▸ **Source**:
______________________________
Tag Archives: Kentucky Derby

The Day I Met My Favorite Horse – Thunder Gulch

Inspired by this post on HRN, I decided to talk about when I met my favorite horse.

But first, let’s get in the old TARDIS & dial it back to May 1995. It’s a lazy day in Memphis, Tenn. and in the neighborhood of Raleigh there is an almost-13-year-old girl trying hard not to clean her room. She turns on the TV that sits atop the tall chest of drawers by the closet and starts channel surfing. The channel chosen depends entirely on the quality of the reception, because this is the analog era and she lives in a non-cablevision home. By a great stroke of luck, her search ends when horses appear onscreen – it’s the Kentucky Derby! And even better – the station comes in pretty good! The colors are a little weird, but hey, the horses aren’t too fuzzy.

The talking heads are buzzing about a filly named Serena’s Song. Awesome! Girl Power! She’s pretty! But then, they show a list of all the Derby horses, and a name leaps off the screen (literally, had 3-D glasses been involved, since the picture was so bad!) and into the heart of our heroine: Thunder Gulch.

THIS is her Derby horse. How awesome is a horse that carries that name- it conjures up the imagery of outlaws and Indians, black hats and white hats, mustangs, Monument Valley, and showdowns at high noon.

Eager to catch a glimpse of her Derby horse, she watches as each big favorite is shown, and she learns that Serena’s Song has the same trainer as this Thunder Gulch. But when will they show him? Finally, there he is! And what’s this? His jockey is wearing PURPLE and PINK SILKS*!!! It was meant to be!

The chords of My Old Kentucky Home fill the speakers and the horses step onto the track. Our heroine can barely contain herself; she would will herself through the screen to be there at the track at this very moment, to cheer on her Derby horse – but her room wouldn’t get cleaned and that would mean losing TV privileges…

You know how this story ends: after stalking the pace set by frontrunner Serena’s Song, Thunder Gulch burst to the lead in the final turn and drew off to win the Kentucky Derby by 3 lengths. As he galloped under the finish line, an almost-13-year-old girl in Memphis, Tenn. became a racing fan FOR LIFE.

And from that moment, I wanted to go see my favorite horse in the flesh. It would be nearly a decade before I got the chance, but finally, on a frigid day in January 2003, I met Thunder Gulch.

I had learned of the January stallion shows in the Blood-Horse, and of course, Ashford Stud was one of the first farms I found when the internet came around. I got on the Ashford email list and that year, I received an official invite to their open house. It was during the winter break at school, and I finagled time off from the job I had at the time (which wasn’t much since I don’t remember what it was!).
______________________________
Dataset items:
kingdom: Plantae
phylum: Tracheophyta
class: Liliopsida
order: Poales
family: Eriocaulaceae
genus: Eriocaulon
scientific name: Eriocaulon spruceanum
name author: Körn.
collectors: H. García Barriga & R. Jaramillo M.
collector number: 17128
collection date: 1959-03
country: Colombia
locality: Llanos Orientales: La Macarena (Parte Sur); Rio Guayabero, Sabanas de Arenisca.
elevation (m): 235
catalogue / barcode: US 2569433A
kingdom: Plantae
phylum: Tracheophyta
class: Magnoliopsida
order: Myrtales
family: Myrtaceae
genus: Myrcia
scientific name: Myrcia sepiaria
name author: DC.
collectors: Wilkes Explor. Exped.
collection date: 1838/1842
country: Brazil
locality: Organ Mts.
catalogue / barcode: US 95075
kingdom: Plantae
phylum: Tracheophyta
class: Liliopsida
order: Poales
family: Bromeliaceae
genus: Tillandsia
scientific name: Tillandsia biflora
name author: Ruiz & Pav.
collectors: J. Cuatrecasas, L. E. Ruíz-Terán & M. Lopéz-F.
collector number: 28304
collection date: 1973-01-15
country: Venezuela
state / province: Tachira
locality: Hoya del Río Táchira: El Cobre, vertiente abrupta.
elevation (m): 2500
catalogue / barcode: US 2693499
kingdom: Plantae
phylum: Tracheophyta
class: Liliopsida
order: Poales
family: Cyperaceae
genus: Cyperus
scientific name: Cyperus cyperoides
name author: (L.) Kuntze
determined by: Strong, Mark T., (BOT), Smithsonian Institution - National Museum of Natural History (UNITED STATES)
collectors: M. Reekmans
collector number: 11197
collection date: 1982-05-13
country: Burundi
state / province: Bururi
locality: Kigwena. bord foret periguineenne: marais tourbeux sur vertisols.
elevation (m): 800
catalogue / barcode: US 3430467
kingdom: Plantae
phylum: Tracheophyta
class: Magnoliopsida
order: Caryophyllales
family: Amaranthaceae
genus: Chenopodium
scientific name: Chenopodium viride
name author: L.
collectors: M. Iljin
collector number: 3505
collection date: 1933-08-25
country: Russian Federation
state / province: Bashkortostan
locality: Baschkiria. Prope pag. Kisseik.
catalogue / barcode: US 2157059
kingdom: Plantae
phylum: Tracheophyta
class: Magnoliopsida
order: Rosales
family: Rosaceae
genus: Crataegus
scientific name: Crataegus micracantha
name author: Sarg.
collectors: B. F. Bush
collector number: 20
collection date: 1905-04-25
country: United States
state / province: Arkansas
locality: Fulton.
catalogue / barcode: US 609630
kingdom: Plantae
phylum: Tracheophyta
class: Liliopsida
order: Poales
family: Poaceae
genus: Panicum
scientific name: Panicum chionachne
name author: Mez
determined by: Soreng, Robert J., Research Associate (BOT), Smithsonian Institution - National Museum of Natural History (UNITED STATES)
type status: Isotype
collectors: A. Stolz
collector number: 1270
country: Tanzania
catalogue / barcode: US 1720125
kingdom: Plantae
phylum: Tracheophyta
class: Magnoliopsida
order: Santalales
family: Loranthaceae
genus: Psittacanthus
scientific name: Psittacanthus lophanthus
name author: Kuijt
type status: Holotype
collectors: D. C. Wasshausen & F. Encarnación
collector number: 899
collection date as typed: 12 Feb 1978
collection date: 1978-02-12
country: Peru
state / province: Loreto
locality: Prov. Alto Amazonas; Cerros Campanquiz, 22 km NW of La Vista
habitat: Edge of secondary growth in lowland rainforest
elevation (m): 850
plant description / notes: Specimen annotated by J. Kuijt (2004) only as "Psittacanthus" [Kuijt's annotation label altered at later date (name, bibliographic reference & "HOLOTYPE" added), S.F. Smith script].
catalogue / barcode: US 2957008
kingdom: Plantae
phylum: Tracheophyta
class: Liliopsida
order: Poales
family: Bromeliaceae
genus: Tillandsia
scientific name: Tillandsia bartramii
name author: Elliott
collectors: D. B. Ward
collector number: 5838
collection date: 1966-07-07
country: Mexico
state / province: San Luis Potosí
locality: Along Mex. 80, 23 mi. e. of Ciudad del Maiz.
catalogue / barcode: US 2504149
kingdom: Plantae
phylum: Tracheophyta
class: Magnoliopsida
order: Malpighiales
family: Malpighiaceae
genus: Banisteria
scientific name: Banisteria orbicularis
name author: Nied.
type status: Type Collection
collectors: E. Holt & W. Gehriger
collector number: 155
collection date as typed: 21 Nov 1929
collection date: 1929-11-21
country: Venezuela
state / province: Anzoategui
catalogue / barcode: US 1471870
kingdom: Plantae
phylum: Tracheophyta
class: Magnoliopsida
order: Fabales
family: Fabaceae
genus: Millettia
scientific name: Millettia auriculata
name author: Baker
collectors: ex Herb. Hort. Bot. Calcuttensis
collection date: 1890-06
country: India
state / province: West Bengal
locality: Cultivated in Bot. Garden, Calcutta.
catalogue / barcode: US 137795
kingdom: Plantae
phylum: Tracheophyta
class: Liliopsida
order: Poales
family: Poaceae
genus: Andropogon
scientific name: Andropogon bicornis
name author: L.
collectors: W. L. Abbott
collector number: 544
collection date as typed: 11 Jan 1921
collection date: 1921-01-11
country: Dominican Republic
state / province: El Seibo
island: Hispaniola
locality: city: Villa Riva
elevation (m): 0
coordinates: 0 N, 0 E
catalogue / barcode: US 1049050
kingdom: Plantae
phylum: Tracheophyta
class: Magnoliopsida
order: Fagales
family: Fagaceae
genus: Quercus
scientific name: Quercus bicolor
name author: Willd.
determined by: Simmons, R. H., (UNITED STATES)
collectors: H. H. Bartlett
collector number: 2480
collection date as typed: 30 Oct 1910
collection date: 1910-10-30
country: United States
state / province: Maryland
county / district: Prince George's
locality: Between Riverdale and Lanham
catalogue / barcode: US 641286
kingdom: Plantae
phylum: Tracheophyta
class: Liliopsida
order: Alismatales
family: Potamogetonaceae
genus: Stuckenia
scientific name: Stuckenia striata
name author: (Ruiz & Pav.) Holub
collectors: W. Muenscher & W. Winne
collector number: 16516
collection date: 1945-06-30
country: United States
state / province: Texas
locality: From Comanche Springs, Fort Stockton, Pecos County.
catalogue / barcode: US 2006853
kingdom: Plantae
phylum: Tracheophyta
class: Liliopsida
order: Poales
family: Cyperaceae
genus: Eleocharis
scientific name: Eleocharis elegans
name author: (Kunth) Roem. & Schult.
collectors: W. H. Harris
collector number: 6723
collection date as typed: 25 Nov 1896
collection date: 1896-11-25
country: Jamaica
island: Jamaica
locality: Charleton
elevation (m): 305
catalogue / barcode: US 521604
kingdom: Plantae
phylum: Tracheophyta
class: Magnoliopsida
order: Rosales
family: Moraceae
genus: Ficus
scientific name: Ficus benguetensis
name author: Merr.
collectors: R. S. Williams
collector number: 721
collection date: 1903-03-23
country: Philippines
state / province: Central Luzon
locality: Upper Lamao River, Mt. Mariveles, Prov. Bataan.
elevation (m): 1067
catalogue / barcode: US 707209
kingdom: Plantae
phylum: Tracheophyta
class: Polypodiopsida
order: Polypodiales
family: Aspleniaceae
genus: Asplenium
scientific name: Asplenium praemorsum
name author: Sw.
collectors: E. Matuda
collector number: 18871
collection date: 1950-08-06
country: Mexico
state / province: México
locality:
______________________________
▸ **Problems and tasks**:
A. List every image that the name Thunder Gulch calls up, according to the Kentucky Derby post.
B. Extend the post about meeting Thunder Gulch, starting right after its last sentence.

▸ **Solved problems**:
A.
- outlaws and Indians
- black hats and white hats
- mustangs
- Monument Valley
- showdowns at high noon

B.
Kentucky that winter was ice cold. It snowed a bit, but the temps were so cold that the flakes didn’t stick to the ground when they fell, they got blown around like grains of sand. That never happened in Memphis.

Ashford Stud is gorgeous, a definite must-see for any racing fan. At the time, Johannesburg was the newest star to stand at the Coolmore-owned farm in Versailles. Fusaichi Pegasus was also a big name in 2003, when his first crop were new yearlings. But I was there for one horse, the one who helped make Ashford, and Coolmore itself, a name in America: Thunder Gulch.

When he was led out of the palatial barn, I was first struck by how small he was – I had seen his son, Point Given, tower over the world. But Thunder Gulch was as compact as a quarter horse, which made him very approachable. I walked right up to him and patted his burnt-red chestnut shoulder. He drank in all of the attention, posing for several photos before the stallion manager told us it was time for him to go back inside. He, along with FuPeg and a few others, had just shipped back from Australia. They had not grown out a winter coat while on southern-hemisphere time. I could totally empathize – despite wearing a heavy overcoat with a fur hood, I was a popsicle by that time.

I followed Thunder Gulch back inside of his barn and watched as he shook off and took a few turns of his stall. I didn’t want to leave. I told the stallion manager that Thunder Gulch had made me a fan, and it was a huge thrill getting to meet a childhood hero. The manager, in that understated way common to horsemen, simply said, “Yeah, we like him around here, too.”

In the years since Thunder Gulch won the Derby, I have had the chance to visit many farms, have seen hundreds of good horses, and even done the Kentucky Derby. But Thunder Gulch will always have the #1 spot in my heart, for he is the horse who started it all.

*It would be almost a year before I realized that the colors were, in fact, royal blue and orange. That is when I found a copy of the Blood-Horse’s Kentucky Derby magazine with TG on the cover at the Kroger store. I told you the colors were weird on that TV!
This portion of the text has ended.